»Als Jude im deutschen Fußball« erzählt das Leben von Martin Abraham Stock

Viel zu spät gewürdigt

Der deutsche Jude Martin Abraham Stock war am Wiederaufbau des DFB nach dem Nationalsozialismus beteiligt – eine neue Biographie erzählt seine Geschichte.

Flughafen Frankfurt/Main, Oktober 1950. Sepp Herberger, der damalige Trainer der DFB-Auswahl, die vier Jahre später in Bern Fußball-Weltmeister werden sollte, hat sich eingefunden, um sich von einem alten Weggefährten zu verabschieden. Der aus Hamburg stammende Martin Stock, einst selbstän­diger Tuchgroßhändler, aber seit 1934 erwerbslos, ist auf dem Weg nach Brasilien. Er will auswandern, weil er in Deutschland keine wirtschaftliche Perspektive mehr sieht.
Mehr als 50 Jahre später stößt der Politikwissenschaftler Arthur Heinrich in einer alten Ausgabe der Zeitschrift Sport Magazin auf einen Artikel, der das Zusammentreffen Herbergers und Stocks auf dem Flughafen schildert, bei dem auch Georg Xandry, der damalige Generalsekretär des DFB, anwesend ist. Heinrich hat den Namen Martin Stock zu dem Zeitpunkt noch nie gehört, aber eines weiß er sofort: Wenn der Bundestrainer und der DFB-Generalsekretär zum Flughafen kommen, um einen Mann zu verabschieden, der in ein neues Leben aufzubrechen gedenkt, muss es sich um eine bedeutende Person handeln. Heinrichs Interesse ist geweckt.

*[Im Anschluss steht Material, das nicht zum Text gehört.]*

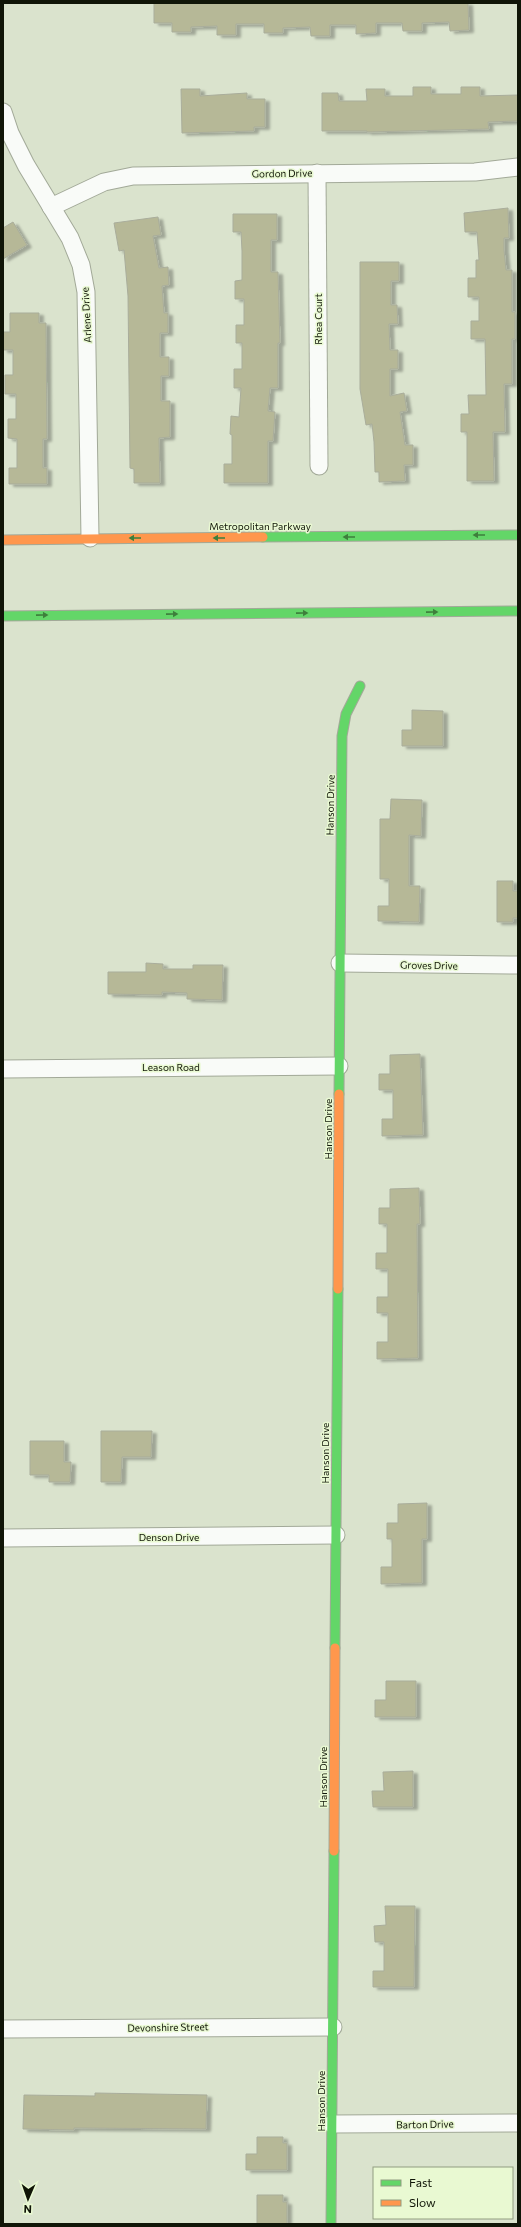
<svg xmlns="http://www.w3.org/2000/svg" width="521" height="2227" font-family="Commissioner,sans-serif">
<defs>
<filter id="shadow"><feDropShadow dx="4.5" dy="2.5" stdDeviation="1" flood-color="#0004"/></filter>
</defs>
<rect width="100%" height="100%" fill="#dae3cd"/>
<g fill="#b6b897" stroke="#a9ad9b" filter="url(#shadow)">
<polygon points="154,3 468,3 469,30 450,31 449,22 422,23 422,31 403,31 402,23 376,23 376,33 356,34 356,25 330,25 330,36 311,36 310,27 283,28 283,33 264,33 264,24 236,24 236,35 217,35 217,26 191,27 191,32 172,32 172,23 154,23"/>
<polygon points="413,87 431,87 431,94 461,94 461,87 480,87 480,96 518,95 518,121 488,122 489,129 367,132 367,131 322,131 322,93 338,93 339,101 367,101 366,89 385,89 385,96 413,96"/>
<polygon points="181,89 200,89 200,96 247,93 247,99 265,99 265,127 254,127 254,131 182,133"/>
<polygon points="508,208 509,238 504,238 504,250 506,270 512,270 512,312 515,312 515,339 512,339 512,384 504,384 505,432 493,432 494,481 467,481 467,432 461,432 461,414 469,414 468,395 486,395 485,339 471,339 471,321 479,321 479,297 468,297 468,278 476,278 476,260 479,260 477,232 465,232 464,213"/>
<polygon points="233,214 277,214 277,240 271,240 271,272 278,272 280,343 278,343 278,388 270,388 268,411 275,412 273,441 268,441 268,483 224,483 224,464 232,464 232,435 230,434 231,416 239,417 241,388 234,388 234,369 242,369 242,343 236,343 236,325 244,325 244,299 235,299 235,281 242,280 242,251 241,232 233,232"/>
<polygon points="158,217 161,235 153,236 159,268 168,267 169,285 162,286 164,313 168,313 168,333 160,333 160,357 169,357 169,376 161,376 161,401 170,401 170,437 159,438 160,483 134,483 134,469 130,468 128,296 124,250 119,251 114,223"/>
<polygon points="13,222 27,245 3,259 3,228"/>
<polygon points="360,262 399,262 399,281 391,281 391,305 397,305 398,324 389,324 390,350 398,350 398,369 390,369 390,396 404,393 407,411 400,412 405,445 413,445 413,465 404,465 405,481 379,482 379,472 375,472 374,442 372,424 366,425 360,389"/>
<polygon points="10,313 39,313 39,323 46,323 47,439 43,439 43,468 47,468 47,484 9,484 9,468 17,468 17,439 8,438 8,419 16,419 16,394 5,394 5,375 13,375 13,350 3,350 3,332 10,332"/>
<polygon points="412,710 443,711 443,746 402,746 402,730 412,730"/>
<polygon points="391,799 422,800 421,836 409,835 409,886 420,886 419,922 378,921 378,906 389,906 389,879 380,879 380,819 390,819"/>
<polygon points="497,881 513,881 513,891 518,891 518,918 513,918 513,922 497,922"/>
<polygon points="146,963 163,964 163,969 193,969 193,965 223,965 222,1000 187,999 187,993 162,992 162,995 108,994 108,972 146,972"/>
<polygon points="420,1054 423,1135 382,1136 382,1119 393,1119 393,1090 379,1090 379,1074 390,1074 390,1055"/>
<polygon points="419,1188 420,1224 417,1224 418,1358 377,1359 377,1342 388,1342 388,1313 377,1313 377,1297 388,1297 388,1269 376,1269 376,1253 387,1253 387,1224 379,1224 379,1208 390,1208 390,1189"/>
<polygon points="101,1431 152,1431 151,1457 122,1457 121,1482 101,1482"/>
<polygon points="30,1441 64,1441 64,1462 71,1462 70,1482 49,1482 49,1475 30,1475"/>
<polygon points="427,1503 427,1539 422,1539 422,1583 381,1584 381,1567 392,1567 392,1539 387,1539 387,1523 398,1523 398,1504"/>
<polygon points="386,1681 416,1681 416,1717 375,1717 375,1700 386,1700"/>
<polygon points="413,1771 413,1807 373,1807 372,1791 384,1791 383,1772"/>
<polygon points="385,1906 415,1906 414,1987 373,1987 373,1971 384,1971 384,1942 375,1942 374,1926 386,1925"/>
<polygon points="95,2093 207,2095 206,2129 74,2128 74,2130 23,2129 24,2095 95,2096"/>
<polygon points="257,2137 283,2137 283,2143 287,2143 287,2170 246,2170 246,2154 257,2154"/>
<polygon points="257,2195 283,2195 283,2202 287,2202 287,2224 257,2224"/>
</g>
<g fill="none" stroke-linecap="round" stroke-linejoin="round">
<g stroke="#a2a998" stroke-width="19">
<g id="street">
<polyline points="3,112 10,133 26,165 70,238 81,265 86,292 90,538"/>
<polyline points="317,173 319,466"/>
<polyline points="51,207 104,182 133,176 475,172 518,167"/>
<polyline points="340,963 518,965"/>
<polyline points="3,1069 339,1066"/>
<polyline points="3,1538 336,1535"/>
<polyline points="3,2029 333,2027"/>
<polyline points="332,2124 518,2123"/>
</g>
</g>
<g stroke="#a2a998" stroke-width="11">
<g id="fast">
<polyline points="263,537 518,535"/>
<polyline points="3,616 518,611"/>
<polyline points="339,1094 342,736 346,714 360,686"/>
<polyline points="335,1648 338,1289"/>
<polyline points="331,2224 334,1851"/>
</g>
</g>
<g stroke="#a2a998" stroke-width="11">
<g id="slow">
<polyline points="3,540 263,537"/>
<polyline points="338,1289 339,1094"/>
<polyline points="334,1851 335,1648"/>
</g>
</g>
<use href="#street" stroke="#f9fbf8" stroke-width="17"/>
<use href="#fast" stroke="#63d668" stroke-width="9"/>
<use href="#slow" stroke="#ff974d" stroke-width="9"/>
</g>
<defs><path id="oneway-solid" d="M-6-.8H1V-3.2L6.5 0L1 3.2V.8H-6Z"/></defs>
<g fill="#3e7f3c">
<use href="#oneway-solid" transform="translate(479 535) rotate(180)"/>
<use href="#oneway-solid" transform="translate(349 537) rotate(180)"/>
<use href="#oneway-solid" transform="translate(135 538) rotate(180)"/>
<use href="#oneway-solid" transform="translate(219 538) rotate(180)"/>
<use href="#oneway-solid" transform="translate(432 612) rotate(-1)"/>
<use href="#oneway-solid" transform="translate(302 613) rotate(-1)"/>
<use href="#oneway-solid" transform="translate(172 614) rotate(-1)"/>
<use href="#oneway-solid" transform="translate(42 615) rotate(-1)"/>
</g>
<g text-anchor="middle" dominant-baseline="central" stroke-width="3" stroke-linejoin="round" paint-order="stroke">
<g font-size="10" fill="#101507" stroke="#e9f9d2">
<text transform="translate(282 173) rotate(-1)">Gordon Drive</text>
<text transform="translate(86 315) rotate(-93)">Arlene Drive</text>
<text transform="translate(318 319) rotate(-90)">Rhea Court</text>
<text x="260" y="526">Metropolitan Parkway</text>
<text transform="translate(330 805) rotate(-89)">Hanson Drive</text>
<text transform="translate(429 965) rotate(1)">Groves Drive</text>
<text x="171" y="1067">Leason Road</text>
<text transform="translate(328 1129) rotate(-90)">Hanson Drive</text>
<text transform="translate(325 1453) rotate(-90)">Hanson Drive</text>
<text x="169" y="1537">Denson Drive</text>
<text transform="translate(323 1777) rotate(-90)">Hanson Drive</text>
<text transform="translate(168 2027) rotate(-1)">Devonshire Street</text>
<text transform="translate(321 2101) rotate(-90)">Hanson Drive</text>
<text transform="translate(425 2124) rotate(-1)">Barton Drive</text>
</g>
</g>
<rect width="521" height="2227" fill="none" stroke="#101507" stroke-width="8"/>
<rect x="373" y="2167" width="140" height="52" fill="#e9f9d2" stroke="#929e81"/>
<rect x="381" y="2180" width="20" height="6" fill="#63d668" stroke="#929e81"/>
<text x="409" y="2187" font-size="12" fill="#101507">Fast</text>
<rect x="381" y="2200" width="20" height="6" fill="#ff974d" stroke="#929e81"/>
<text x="409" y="2207" font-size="12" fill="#101507">Slow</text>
<g transform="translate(28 2199) rotate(182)" stroke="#e9f9d2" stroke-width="3" paint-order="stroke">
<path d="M0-3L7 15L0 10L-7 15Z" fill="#101507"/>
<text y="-6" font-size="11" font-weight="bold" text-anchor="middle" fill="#101507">N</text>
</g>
</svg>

Was der Autor dann für seine Stock-Biographie »Als Jude im deutschem Fußball« recherchierte, entpuppt sich als wichtige Ergänzung zur bundesdeutschen Fußballgeschichtsschreibung: Martin Abraham Stock war, nachdem er unter anderem die Konzentrationslager Sachsenhausen und Bergen-Belsen überlebt hatte, als Mitglied des DFB-Spielausschusses am Wiederaufbau des Verbandes beteiligt – und in seiner Eigenschaft als kurzzeitiger Vorsitzender des Gremiums der erste Jude im Vorstand des DFB.

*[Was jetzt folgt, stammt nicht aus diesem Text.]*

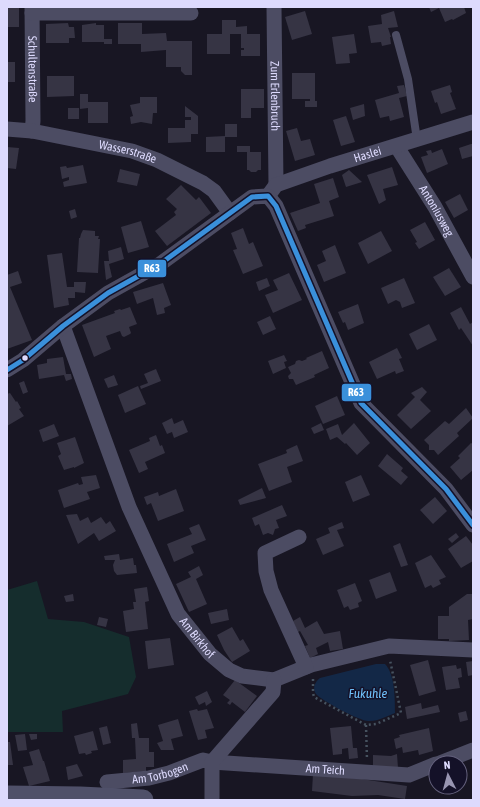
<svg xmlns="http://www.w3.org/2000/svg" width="480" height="807" viewBox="0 0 480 807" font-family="'Asap Condensed',sans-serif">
  <rect width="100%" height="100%" fill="#181623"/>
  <path fill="#152d2d" d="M37,581L48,619L84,622L129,637L136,677L128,694L62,711L63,732H7V590Z"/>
  <path fill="#132847" d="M376,664H385C395,674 395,699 395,713C387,716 377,722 368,721C360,721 322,701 316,694C312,688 315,682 320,678Z"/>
  <g fill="#363444">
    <rect x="7" y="7" width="12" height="20"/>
    <path d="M429,7H464L466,13L453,20L452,19L445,22L439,8L431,12Z"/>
    <path d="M305,11L312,34L292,40L285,17Z"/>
    <path d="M394,11L398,27L388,28L391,37H390L391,44L382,46L381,42L371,43L368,26L382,24L381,15Z"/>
    <path d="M222,20H236V27L247,26V34H260V56H241V50H244V48H241V34H230V54H207V34H222Z"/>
    <path d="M68,23L69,27H74L75,38H69V43H46V24Z"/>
    <path d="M96,23V25H104V39H112V44H104V42H82V25Z"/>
    <path d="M118,23H142V34L166,33L167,41H192V75H185L181,71V67H166V50L141,52V44H118Z"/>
    <path d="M354,34L357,53L349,54L350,63L336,64L332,37Z"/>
    <rect x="7" y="62" width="8" height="20"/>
    <path d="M292,73H315V101H317V107H305V101H310V99H292Z"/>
    <path d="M47,76H74V96L47,97Z"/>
    <path d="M404,85L407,96L399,98L404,117L390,121L389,116L380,118L375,100L399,93L397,86Z"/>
    <path d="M450,85L452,92L450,93L456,109L441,114L437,102L435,103L431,91Z"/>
    <path d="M241,89H264V108H251V118H241Z"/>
    <path d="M80,94H88V102H108V123H88V108L80,109Z"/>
    <path d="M140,97H157V113H153L152,124L141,122L131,124L130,117L133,116L130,105L140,103Z"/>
    <path d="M364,104L365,116L353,120L350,108Z"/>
    <path d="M185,106L198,116V134H191V142L168,143V128H185V120H191V117H185Z"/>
    <rect x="68" y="108" width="11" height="11"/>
    <path d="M346,116L355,142L341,146L333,120Z"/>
    <path d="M225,124H237V137H225V152H206V137L225,136Z"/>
    <path d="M297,128L301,141L310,139L315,155L295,161L286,131Z"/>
    <path d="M471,144H473V156L462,159L459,148Z"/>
    <path d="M237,146H250V152H261V170H258L256,172H251L249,170H247V152H237Z"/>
    <path d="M7,147L19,148L16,169L7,168Z"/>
    <path d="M442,149L448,164L427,173L421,157L428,155L426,151L431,150L432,153Z"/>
    <path d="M83,165L87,183L64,187L63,182L69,180V177L62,179L60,167L66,166L67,168Z"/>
    <path d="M392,167L398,185L383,189L386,200L379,204L367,175Z"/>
    <path d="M120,169L140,174L137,186L117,182Z"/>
    <path d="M349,170L362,182L346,187L342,175Z"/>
    <path d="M333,178L339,197L329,201L334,216L305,225L306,228L298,231L290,213L320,203L314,184Z"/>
    <path d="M181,185L196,200L199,197L211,213L167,246L155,231L176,215L174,212L177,209L166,199Z"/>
    <path d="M460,194L468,210L454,218L445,202Z"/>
    <path d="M75,209L77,217L71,219L69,211Z"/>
    <path d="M141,221L149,247L128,253L121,227Z"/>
    <path d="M425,222L435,240L419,249L415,243L417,242L410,230Z"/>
    <path d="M243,228L249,244L253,242L263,266L243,274L233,250L237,249L231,233Z"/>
    <path d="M83,230L95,231V236H99L98,239H100L98,273L77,272L79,238H80L81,234Z"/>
    <path d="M381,231L392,251L368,264L358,243Z"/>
    <path d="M335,245L346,273L324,282L317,265L326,261L322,251Z"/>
    <path d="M121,247L124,259L109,264L112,277L106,280L104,261H109L108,251Z"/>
    <path d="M62,253L67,287H74V282H86L85,293L75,292V298H68L69,305L54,308L47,255Z"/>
    <path d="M449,268L461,287L445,296L433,277Z"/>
    <path d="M18,271L22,283L10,287L32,340L7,349V275Z"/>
    <path d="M289,273L302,300L273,313L265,295L278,290L273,280Z"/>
    <path d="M267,278L270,286L259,291L256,282Z"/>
    <path d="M404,278L415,303L402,308L400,302L396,300L388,304L381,288Z"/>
    <path d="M163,283L171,305L164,308L165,313L157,315L153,298L137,304L133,292Z"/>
    <path d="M358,304L364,323L348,330L345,322L343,323L338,312Z"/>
    <path d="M130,307L137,324L129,327L131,333L130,334L124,337L122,336L120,331L106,336L111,349L94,357L82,325L115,313L114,311L120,309L121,310Z"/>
    <path d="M461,307L470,324L473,322V346L461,328L459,330L450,313Z"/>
    <path d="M270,316L276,329L263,335L257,322Z"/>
    <path d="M429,324L437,340L417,350L409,334Z"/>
    <path d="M397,348L402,358L399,359L404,371L396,374L395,371L377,379L369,362Z"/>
    <path d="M322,351L329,368L314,375L315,377L296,385L293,379H289L288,376L291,373L288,367L295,364L296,361L299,360L302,361L307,359L306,358Z"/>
    <path d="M284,355L287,361L284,362L286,368L273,374L268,361Z"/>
    <path d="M63,357L66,374H71L72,379L66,381L64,375L39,379L37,365L47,363V359Z"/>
    <path d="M156,369L161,381L141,389L140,386L148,383L144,374Z"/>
    <path d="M114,375L118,385L108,388L104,379Z"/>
    <path d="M24,381L28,392L23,394L19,383Z"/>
    <path d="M138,386L146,404L125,413L118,395Z"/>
    <path d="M422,387L427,392L420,400L431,411L411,429L397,415L415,397L411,393Z"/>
    <path d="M10,393L16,402L17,401L21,408L19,409L24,416L7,426V394Z"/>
    <path d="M337,396L345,415L323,424L315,406Z"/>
    <path d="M466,408L473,418L457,433L459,436L438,455L434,450H429V445L424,440L445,421L449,424Z"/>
    <path d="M172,418L174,424L183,420L188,432L174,438L172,432L167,434L162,423Z"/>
    <path d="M321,423L324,430L314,434L311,428Z"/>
    <path d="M354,423L370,443L357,455L346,443L345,444L337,437L330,440L326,429L338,424L342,435Z"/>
    <path d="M54,424L59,436L43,442L39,430Z"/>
    <path d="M156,435L160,446L162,445L165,453L145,462L148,469L139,473L129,450L150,441L149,438Z"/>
    <path d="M75,437L84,463L74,468V467L64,470L58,456L61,454L57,443Z"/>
    <path d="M471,443L473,444V470L461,480L450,467L460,458L458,456Z"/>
    <path d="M297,445L303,461L287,467L292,482L269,491L258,464L287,453L286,450Z"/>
    <path d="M387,454L403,468L401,471L408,477L401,485L378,466Z"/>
    <path d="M96,475L100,488L87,492L90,499L64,508L58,490L78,483L79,485L83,484L81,477Z"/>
    <path d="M361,475L370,495L353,502L345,482Z"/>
    <path d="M262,488L266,498L240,505L238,500Z"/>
    <path d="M176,489L184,511L158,521L151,503L147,505L144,497L158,492L159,496Z"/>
    <path d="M435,497L447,511L433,524L420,510Z"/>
    <path d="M282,505L287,516L276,520L279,528L275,529L273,535L268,533L263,535L259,524L255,526L252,518Z"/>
    <path d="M77,514L80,521L88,517L91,523L101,517L106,524L110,521L116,531L99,541L94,533L78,544L66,515Z"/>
    <path d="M342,522L344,528L337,530L344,546L323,555L316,539L330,533L328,528Z"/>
    <path d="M199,524L206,540L191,546L194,553L174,562L167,544L192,534L189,528Z"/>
    <path d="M456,533L459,537L452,543L448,539Z"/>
    <path d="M466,536L473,545V561L461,568L448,549Z"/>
    <path d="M400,543L408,565L401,567L393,546Z"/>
    <path d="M119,554L120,560L133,558L134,565H136L137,573L117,575L114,571L113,565L115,560H105L104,556Z"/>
    <path d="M431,555L446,577L439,580L441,584L433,588L431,585L425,588L415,563Z"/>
    <path d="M199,566L203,575L196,579L207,604L189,612L176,584L191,577L188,572Z"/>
    <path d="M390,572L397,591L376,599L369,580Z"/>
    <path d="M355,583L362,601L358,603L359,607L350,610L348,606L344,608L337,590Z"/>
    <path d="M147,587L149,601L145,602L148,629L126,632L123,611L134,609L133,602H136L134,589Z"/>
    <path d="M73,594L74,601L66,602L64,596Z"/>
    <path d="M467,594H473V619L468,620L469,640L449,641V639H438V616H449V607Z"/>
    <path d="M227,609L229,620L211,624L208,613Z"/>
    <path d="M99,617L108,619L106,627L97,625Z"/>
    <path d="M300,617L305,628L317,621L324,634L340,631L343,649L330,651L328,642L316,648L318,654L310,658L305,646L308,645L300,631L298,632L293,621Z"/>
    <path d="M232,627L240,641L243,639L250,651L232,662L224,650L217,635Z"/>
    <path d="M170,638L174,665L148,669L145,641Z"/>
    <path d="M428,660L436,691L419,696L410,665Z"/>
    <path d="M473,661V675L468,676L466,662Z"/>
    <path d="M456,665L457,669L461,668L462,677L458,678L460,688L446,690L442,667Z"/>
    <path d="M235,680L257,696L245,712L232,702L230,705L227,703L230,700L223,695Z"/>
    <path d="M207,691L212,702L206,706L205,702L199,705L195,697Z"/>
    <path d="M421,703L422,709L438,705L440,712L407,719L405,707Z"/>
    <path d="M197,709L198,711L207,709L214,728L205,730L207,738L198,740L189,711Z"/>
    <path d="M466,711L468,720L460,722L458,713Z"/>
    <path d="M178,719L183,736L171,739L174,750H161L157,743L163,741L158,725Z"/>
    <path d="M137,723L139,738H149V752H154V767H146V771L123,773V760L136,759L135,738H132L131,724Z"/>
    <path d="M107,726L111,743L103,745L99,728Z"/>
    <path d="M351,726L353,748H357L358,758L349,759L348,748L342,749V754L333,755L330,728Z"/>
    <path d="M429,728L433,751L419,755L418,750L403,753L402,747L396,749L394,739L400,737L399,735Z"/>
    <path d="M93,731L98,750L91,751L92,753L86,755L85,753L79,754L74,736Z"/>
    <path d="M25,734L27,750L18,751L15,735Z"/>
    <path d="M29,734H37V739L31,740Z"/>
    <path d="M7,742H10L13,765H7Z"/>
    <path d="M39,749L43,761H44L50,781L29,786L23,767L33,765L29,752Z"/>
    <path d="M397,754L398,768L373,767V755L391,756Z"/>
    <path d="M77,764L83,776L68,780L66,767Z"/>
    <path d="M313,774L362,779L407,786L405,799L378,795L352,796L312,791Z"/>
  </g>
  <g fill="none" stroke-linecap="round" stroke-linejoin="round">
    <g stroke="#46525f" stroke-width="2.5" stroke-dasharray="2 3" stroke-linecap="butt">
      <path d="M313,679V693L314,697L366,725L376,724L401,713L390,660"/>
      <path d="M366,725L367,760"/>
    </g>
    <path stroke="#4c4c63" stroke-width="8" d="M396,35L408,79L417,140"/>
    <g stroke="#4c4c63" stroke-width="15">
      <path id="s1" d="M32,7L33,121L32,131"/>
      <path id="s2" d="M274,7L276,185"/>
      <path d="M32,13H191"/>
      <path id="s3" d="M7,129L32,131L132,151L157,160L203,183L214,191L230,213"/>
      <path id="s4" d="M397,147L435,207L473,277"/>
      <path id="s5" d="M268,196L276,185L330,166L473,122"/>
      <path id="s6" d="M63,326L129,507L178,614L210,654L229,670L242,676L274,680L311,665L389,646L473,650"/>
      <path d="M7,370L23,360L63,326L108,293L160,264L252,197L268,196L276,206L361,403L446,489L473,525"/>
      <path d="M299,537L265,553L266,571L271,590L306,667"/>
      <path d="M440,763L473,750"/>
      <path id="s7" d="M107,782L149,778L169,773L203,760L212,762L409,775L436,764"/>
      <path d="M212,800V762L273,692L274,680"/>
    </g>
    <path stroke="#4f5069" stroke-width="21" d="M7,796L80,797L143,800"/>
    <defs>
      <path id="bus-1" d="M7,370L23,360L63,326L108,293L160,264L252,197L268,196L276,206L361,403L446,489L473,525"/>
    </defs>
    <use href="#bus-1" stroke="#141128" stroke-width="8"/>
    <use href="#bus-1" stroke="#3a90db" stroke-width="5"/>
  </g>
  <circle fill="#dddafd" stroke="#141128" stroke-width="1.5" cx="25" cy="358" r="3.5"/>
  <g text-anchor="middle" stroke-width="3" stroke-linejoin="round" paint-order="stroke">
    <g font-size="12" fill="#dddafd" stroke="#141128">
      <text dy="4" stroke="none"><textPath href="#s1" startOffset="62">Schultenstraße</textPath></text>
      <text dy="4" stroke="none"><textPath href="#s2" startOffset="89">Zum Erlenbruch</textPath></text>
      <text dy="4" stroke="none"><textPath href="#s3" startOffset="123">Wasserstraße</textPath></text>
      <text dy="4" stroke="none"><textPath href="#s5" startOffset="110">Haslei</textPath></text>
      <text dy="4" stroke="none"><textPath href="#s4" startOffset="75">Antoniusweg</textPath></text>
      <text dy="4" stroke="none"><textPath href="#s6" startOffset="341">Am Birkhof</textPath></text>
      <text dy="4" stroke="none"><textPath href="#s7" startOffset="222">Am Teich</textPath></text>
      <text dy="4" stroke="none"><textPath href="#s7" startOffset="54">Am Torbogen</textPath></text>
    </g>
    <g font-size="13" font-style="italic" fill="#6ebdf7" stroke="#141128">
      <text x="368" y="698">Fukuhle</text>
    </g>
  </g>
  <g stroke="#141128" stroke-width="1.5">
    <rect x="137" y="259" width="30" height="19" rx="4" fill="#3a90db"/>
    <rect x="341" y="383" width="31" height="19" rx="4" fill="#3a90db"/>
  </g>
  <g font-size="11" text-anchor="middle" font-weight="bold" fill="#fff">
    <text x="152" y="272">R63</text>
    <text x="356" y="396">R63</text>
  </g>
  <rect width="480" height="807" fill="none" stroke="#dddafd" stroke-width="16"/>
  <g transform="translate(448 775) rotate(354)"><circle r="19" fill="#141128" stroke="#64617d"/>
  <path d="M0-3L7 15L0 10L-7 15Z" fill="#9895b1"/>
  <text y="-6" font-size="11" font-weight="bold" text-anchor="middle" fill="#dddafd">N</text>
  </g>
</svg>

Es geschieht immer wieder, dass Personen, die, obwohl sie in ihrem jeweiligen Tätigkeitsbereich eine maßgebliche Rolle gespielt haben, erst sehr spät für ihr Wirken gewürdigt werden. Aber im Fall Stocks, der 1970 im Alter von 78 Jahren gestorben ist, empfindet man es als besonders große Ungerechtigkeit.
Zunächst einmal war Stock einer der Pioniere des Schiedsrichterwesens. Im Bereich des Norddeutschen Fußballverbandes (NFV) dürfte er »einer der Ersten gewesen sein, die die Schiedsrichter-Schulung erfolgreich durchliefen«, meint Heinrich. Entsprechende Kurse wurden erst ab 1919 angeboten. Ab Mitte der zwanziger Jahre kam Stock als Schiedsrichter in der höchsten norddeutschen Spielklasse zum Einsatz, übernahm darüber hinaus im NFV verschiedene Funktionärstätigkeiten. Im NFV war in der Weimarer Zeit rabiater Antisemitismus an der Tagessordnung, vor allem in der Verbandszeitschrift Turnen, Spiel und Sport. 1920 etwa attackierte ein Autor namens L. C. May die jüdischen Unternehmer Otto und Ernst Eidinger, die die ersten Berufsfußballspiele organisiert hatten, als »Aasgeier«. Diese »Söhne Israels« wollten »ihren Profit mal wieder in Menschenfleisch machen«, schrieb May.
Stock war aber weit entfernt davon, den politischen Konflikt mit anderen Funktionären zu suchen. Hier zeichnete sich bereits ein für ihn typisches Verhaltensmuster ab: Stock hat sich durch die dubiosen politischen Haltungen, die im Fußballmilieu verbreitet waren, nie davon abbringen lassen, sich organisatorisch zu engagieren. Der Jude Stock wollte integriert werden, und er wollte akzeptiert werden für seine sportorganisatorischen Fähigkeiten. Dieses Ansehen wurde ihm auch zuteil, und gefährden wollte er es nicht. Er sei ein »radikaler Assimilant« gewesen, schreibt Heinrich. Das nützte Stock ab 1933 natürlich nichts mehr: Sein Verband ließ ihn fallen, die große Karriere als Schiedsrichter war beendet.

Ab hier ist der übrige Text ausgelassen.